(Reuters) – Russia will not inform the U.S. about the number of nuclear warheads it is stationing in Belarus or tests of its nuclear-capable Poseidon torpedo, the Interfax news agency quoted Deputy Foreign Minister Sergei Ryabkov as saying on Friday.
Moscow and Minsk say Belarus has already begun receiving the Russian tactical, or short-range, nuclear weapons that President Vladimir Putin had publicly promised to station there, as tensions with the West soar over Russia’s invasion of Ukraine.
“I deeply doubt that this topic will become the subject of any public discussion or disclosure on our part,” Ryabkov was quoted as telling reporters in the southern town of Sochi.
“For decades the United States has kept its tactical nuclear weapons on the territory of a number of European countries, and it never gives exact numbers.”
Short-range weapons do not fall under the terms of the New Start treaty, the last remaining U.S.-Russia arms control treaty, which caps the countries’ strategic nuclear arsenals.
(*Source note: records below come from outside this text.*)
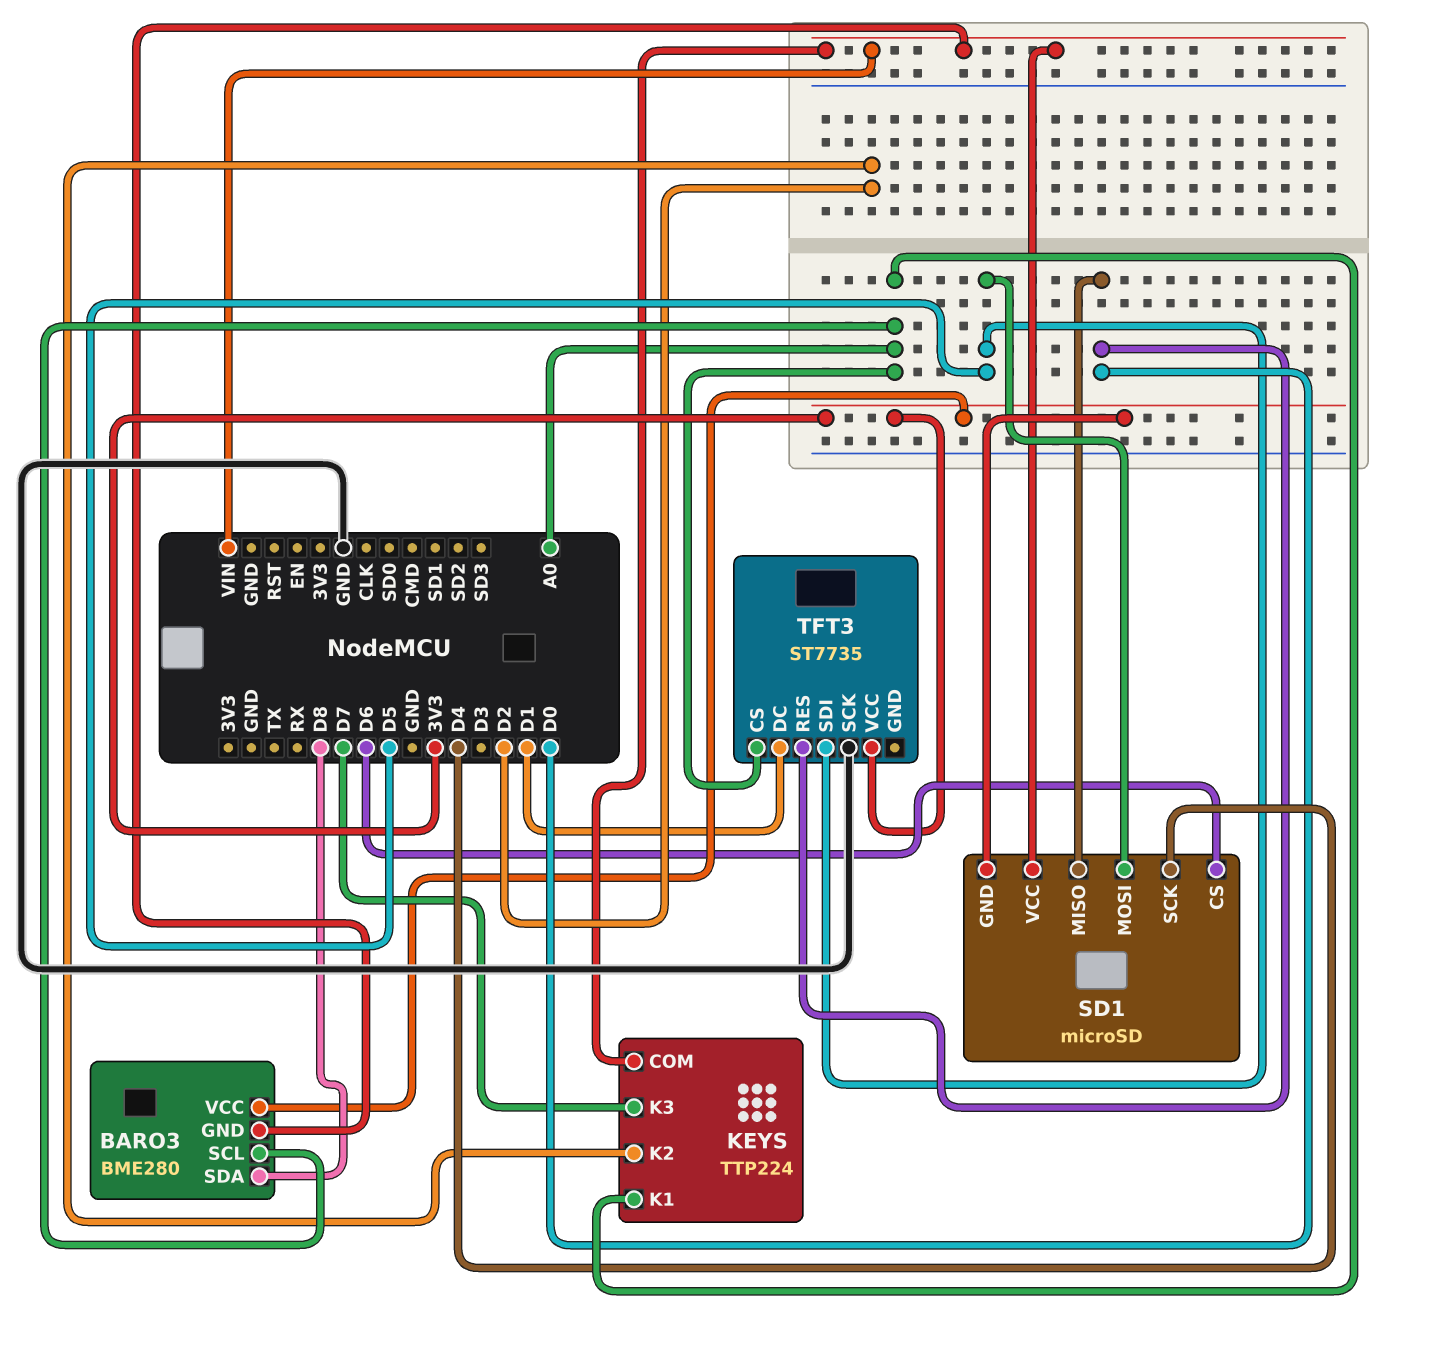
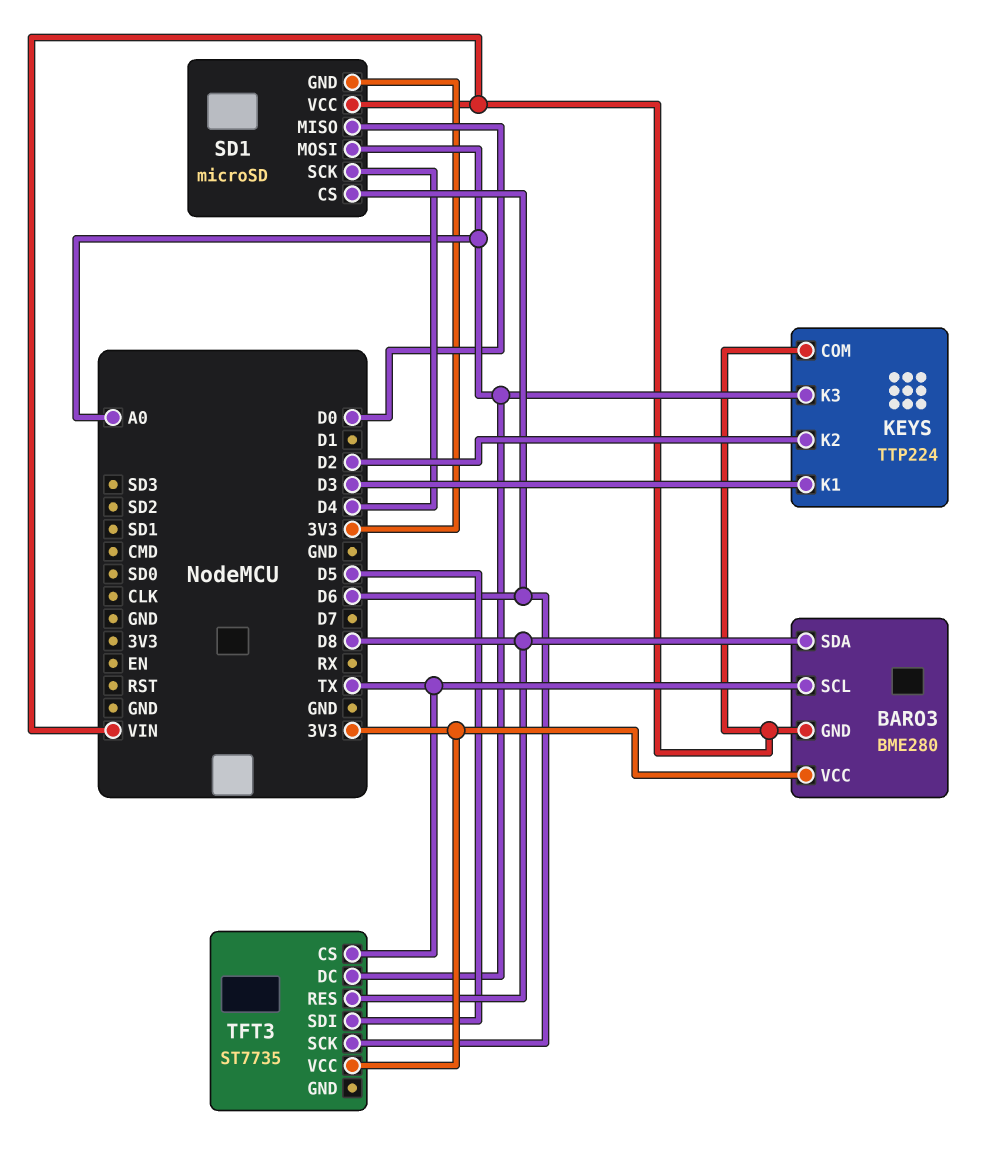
BARO3 pin SCL: A0 -> TX
KEYS pin K1: A0 -> D3
KEYS pin K3: D7 -> A0
SD1 pin MOSI: D5 -> A0
TFT3 pin CS: A0 -> TX
TFT3 pin DC: D1 -> A0
TFT3 pin RES: D0 -> D8
TFT3 pin SCK: GND -> D6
Putin has suspended Russia’s participation in it, although both sides have pledged to continue to respect its limits.
There is also no treaty or verification mechanism covering nuclear-capable and nuclear-powered autonomous torpedoes such as Poseidon, and Ryabkov said Russia therefore had no plans to inform the United States about tests of the system.
U.S. and Russian officials have both described Poseidon as a new category of retaliatory weapon, something of a cross between a torpedo and an underwater drone, capable of triggering radioactive ocean swells to attack naval battle groups or render coastal cities uninhabitable.
The state news agency TASS reported in January, citing an unidentified defence source, that Russia had produced the first set of Poseidon torpedoes for deployment on the Belgorod nuclear-powered submarine.
In April, TASS said Russia planned to form a division of special-purpose submarines that will carry Poseidon torpedoes as part of its Pacific Fleet by the end of 2024 or first half of 2025.